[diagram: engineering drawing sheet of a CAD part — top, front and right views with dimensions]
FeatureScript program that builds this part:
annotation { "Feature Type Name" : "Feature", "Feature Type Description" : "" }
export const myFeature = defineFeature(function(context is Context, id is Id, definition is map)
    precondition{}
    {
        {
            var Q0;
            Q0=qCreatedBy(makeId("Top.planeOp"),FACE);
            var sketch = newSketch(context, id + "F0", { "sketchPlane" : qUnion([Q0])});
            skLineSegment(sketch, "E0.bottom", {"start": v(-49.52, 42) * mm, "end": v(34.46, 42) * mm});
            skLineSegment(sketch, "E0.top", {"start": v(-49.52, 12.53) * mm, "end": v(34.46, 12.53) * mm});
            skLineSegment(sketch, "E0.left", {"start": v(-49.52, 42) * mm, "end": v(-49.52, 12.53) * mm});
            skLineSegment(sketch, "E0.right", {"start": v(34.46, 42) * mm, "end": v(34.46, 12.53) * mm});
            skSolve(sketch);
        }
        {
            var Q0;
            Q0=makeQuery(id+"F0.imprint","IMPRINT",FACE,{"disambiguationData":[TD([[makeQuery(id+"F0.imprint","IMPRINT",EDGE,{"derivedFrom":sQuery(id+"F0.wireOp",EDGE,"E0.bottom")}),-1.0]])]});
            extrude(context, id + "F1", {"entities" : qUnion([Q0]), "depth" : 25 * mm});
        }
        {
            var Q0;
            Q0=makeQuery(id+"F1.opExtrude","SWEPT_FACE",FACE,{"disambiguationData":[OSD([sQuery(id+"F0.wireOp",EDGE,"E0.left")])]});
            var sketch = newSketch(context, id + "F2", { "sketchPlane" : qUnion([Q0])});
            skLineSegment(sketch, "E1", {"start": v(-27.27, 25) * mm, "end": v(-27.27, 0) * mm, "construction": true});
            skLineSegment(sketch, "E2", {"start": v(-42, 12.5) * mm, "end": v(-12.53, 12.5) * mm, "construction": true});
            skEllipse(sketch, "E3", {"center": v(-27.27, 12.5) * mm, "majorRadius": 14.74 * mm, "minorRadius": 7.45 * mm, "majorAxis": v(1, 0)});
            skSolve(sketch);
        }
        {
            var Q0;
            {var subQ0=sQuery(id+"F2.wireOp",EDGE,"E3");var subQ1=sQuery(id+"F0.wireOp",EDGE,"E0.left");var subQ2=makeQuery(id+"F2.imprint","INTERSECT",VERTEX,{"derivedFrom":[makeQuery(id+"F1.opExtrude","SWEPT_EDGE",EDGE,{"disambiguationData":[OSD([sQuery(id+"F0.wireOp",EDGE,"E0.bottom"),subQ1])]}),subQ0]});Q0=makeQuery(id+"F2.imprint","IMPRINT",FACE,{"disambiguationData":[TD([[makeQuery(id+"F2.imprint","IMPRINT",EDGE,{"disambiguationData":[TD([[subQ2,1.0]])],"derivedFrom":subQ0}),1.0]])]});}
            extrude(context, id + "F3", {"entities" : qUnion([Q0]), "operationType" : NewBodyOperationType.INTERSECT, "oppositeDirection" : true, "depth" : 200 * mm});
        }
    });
+ + +
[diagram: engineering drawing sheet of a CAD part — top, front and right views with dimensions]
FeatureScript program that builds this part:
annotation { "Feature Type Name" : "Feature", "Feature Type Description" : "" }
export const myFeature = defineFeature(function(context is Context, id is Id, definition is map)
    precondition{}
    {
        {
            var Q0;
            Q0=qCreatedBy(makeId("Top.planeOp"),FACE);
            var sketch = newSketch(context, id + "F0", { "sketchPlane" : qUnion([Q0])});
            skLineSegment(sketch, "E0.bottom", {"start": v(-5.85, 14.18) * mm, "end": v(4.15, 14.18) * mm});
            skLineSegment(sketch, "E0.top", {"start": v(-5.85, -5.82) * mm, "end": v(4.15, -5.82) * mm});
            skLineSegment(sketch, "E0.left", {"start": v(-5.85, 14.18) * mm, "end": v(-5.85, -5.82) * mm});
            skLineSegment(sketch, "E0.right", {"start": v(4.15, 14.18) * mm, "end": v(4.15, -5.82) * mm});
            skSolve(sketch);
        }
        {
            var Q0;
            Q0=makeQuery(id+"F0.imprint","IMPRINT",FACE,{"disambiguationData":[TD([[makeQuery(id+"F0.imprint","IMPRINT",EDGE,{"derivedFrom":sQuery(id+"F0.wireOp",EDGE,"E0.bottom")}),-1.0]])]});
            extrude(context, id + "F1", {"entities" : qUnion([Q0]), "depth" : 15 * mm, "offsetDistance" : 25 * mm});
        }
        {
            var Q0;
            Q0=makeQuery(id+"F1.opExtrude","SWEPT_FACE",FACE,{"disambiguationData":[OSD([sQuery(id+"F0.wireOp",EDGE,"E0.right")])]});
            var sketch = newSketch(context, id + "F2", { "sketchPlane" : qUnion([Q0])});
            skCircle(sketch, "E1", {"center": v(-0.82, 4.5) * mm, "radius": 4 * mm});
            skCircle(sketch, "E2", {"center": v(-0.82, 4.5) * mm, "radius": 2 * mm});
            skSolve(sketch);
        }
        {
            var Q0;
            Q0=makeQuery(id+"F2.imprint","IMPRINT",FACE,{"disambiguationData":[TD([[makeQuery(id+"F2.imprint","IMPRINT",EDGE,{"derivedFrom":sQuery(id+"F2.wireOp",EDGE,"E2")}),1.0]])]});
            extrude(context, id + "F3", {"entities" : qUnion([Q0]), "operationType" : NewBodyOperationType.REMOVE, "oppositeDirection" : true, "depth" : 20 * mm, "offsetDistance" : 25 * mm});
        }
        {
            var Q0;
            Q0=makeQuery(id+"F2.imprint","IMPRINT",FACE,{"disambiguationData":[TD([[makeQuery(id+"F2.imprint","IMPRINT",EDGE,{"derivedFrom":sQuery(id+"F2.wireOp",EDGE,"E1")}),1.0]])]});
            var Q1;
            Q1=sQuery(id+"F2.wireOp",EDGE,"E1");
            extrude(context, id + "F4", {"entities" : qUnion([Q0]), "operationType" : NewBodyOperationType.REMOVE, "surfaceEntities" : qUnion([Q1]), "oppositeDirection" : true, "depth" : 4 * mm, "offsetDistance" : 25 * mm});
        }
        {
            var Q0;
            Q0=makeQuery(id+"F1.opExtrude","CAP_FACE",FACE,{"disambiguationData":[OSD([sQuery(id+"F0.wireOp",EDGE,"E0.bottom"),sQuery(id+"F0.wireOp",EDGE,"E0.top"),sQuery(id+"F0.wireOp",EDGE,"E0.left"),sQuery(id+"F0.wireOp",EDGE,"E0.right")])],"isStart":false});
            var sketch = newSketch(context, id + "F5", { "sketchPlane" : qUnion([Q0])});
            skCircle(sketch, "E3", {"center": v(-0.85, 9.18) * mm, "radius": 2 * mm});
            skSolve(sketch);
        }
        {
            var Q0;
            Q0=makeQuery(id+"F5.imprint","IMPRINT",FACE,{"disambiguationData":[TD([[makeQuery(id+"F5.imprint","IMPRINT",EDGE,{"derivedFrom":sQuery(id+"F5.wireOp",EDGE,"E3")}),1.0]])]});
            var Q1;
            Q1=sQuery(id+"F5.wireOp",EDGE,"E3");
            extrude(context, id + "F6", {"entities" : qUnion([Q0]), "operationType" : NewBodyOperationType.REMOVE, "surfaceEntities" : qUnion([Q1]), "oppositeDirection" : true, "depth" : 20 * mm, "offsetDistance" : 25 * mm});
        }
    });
+ + +
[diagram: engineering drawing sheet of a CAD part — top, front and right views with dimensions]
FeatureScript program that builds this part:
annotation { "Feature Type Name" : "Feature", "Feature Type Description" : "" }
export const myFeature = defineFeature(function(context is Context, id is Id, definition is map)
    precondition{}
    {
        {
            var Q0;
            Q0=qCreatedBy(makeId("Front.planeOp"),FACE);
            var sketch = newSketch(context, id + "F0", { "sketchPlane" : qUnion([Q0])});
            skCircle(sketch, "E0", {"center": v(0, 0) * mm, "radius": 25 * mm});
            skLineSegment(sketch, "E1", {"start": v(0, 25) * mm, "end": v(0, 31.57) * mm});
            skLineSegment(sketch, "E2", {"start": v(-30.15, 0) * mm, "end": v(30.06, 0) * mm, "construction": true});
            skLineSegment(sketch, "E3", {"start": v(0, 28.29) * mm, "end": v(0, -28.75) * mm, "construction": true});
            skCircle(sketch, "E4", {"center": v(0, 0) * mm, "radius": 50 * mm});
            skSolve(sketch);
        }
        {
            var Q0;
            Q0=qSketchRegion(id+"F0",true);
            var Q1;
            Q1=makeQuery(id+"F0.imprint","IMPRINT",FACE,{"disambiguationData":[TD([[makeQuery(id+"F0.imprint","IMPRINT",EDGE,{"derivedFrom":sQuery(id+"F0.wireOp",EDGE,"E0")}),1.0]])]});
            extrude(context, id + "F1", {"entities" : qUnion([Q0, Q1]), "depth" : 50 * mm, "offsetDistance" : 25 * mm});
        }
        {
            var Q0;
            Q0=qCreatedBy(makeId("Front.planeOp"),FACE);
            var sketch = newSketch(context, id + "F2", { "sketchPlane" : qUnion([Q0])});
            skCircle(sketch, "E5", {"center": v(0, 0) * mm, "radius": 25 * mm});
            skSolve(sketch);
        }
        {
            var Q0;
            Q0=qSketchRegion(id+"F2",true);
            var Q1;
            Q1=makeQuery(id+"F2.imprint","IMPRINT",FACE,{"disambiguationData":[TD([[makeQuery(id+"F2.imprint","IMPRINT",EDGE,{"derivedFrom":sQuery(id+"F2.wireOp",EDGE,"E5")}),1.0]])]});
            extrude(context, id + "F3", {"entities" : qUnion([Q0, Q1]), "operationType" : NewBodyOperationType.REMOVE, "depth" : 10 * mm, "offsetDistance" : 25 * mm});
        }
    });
+ + +
Count the lines in the items above that contain the string "offsetDistance", treating uppercase and lowercase letters as different, and reply with the number alone.

6